■ Task description: Without the images, output every record exactly as it appears.

■ Excerpted data:
:::::
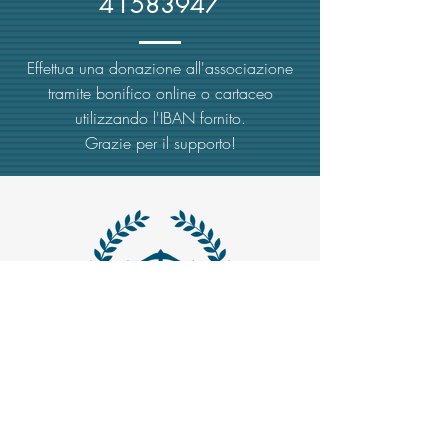
41583947
Effettua una donazione all'associazione
tramite bonifico online o cartaceo
utilizzando l'IBAN fornito.
Grazie per il supporto!
MAIL -
trasparenzaemerito@gmail.com
EMAIL PEC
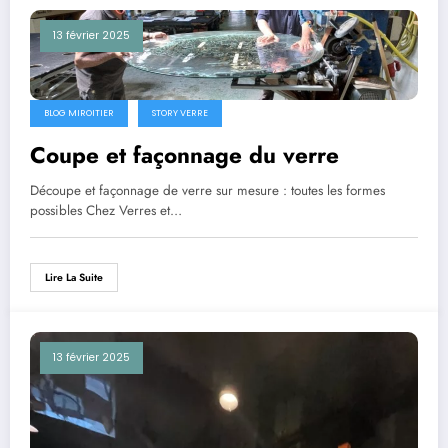
13 février 2025
BLOG MIROITIER
STORY VERRE
Coupe et façonnage du verre
Découpe et façonnage de verre sur mesure : toutes les formes
possibles Chez Verres et…
Lire La Suite
13 février 2025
:::::
■ Your response:
41583947
Effettua una donazione all'associazione
tramite bonifico online o cartaceo
utilizzando l'IBAN fornito.
Grazie per il supporto!
MAIL -
trasparenzaemerito@gmail.com
EMAIL PEC
13 février 2025
BLOG MIROITIER
STORY VERRE
Coupe et façonnage du verre
Découpe et façonnage de verre sur mesure : toutes les formes
possibles Chez Verres et…
Lire La Suite
13 février 2025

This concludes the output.